[Extracted entries Boundary: Start]
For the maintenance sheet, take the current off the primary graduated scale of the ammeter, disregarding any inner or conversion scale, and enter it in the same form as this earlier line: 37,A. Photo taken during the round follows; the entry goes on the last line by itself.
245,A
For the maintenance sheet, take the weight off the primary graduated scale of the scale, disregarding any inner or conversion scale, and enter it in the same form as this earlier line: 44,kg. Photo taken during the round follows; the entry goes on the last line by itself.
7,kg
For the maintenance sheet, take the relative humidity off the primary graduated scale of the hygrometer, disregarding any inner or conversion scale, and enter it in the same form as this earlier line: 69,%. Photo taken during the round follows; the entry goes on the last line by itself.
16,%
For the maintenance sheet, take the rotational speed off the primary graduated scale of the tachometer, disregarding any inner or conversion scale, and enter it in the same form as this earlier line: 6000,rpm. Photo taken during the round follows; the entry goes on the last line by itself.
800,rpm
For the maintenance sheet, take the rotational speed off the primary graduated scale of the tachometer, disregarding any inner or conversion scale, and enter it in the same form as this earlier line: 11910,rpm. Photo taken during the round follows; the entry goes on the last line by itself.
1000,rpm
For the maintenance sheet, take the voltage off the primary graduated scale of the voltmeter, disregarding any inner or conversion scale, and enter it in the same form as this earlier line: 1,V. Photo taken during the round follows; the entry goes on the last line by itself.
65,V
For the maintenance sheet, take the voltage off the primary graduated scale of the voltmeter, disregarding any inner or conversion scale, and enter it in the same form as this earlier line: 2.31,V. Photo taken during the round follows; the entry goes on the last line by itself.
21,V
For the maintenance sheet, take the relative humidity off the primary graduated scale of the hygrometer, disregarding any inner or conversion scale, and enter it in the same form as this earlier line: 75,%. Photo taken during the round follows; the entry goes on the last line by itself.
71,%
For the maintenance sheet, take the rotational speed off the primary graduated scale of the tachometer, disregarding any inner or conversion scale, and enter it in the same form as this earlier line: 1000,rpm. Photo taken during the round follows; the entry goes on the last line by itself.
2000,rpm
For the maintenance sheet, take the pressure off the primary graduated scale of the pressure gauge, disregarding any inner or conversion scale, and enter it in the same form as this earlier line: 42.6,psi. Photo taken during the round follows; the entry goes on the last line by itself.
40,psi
[Extracted entries Boundary: End]
**Action item:** How many of the rows above contain the word "voltage"? Reply with the number alone.

**Written answer:** 2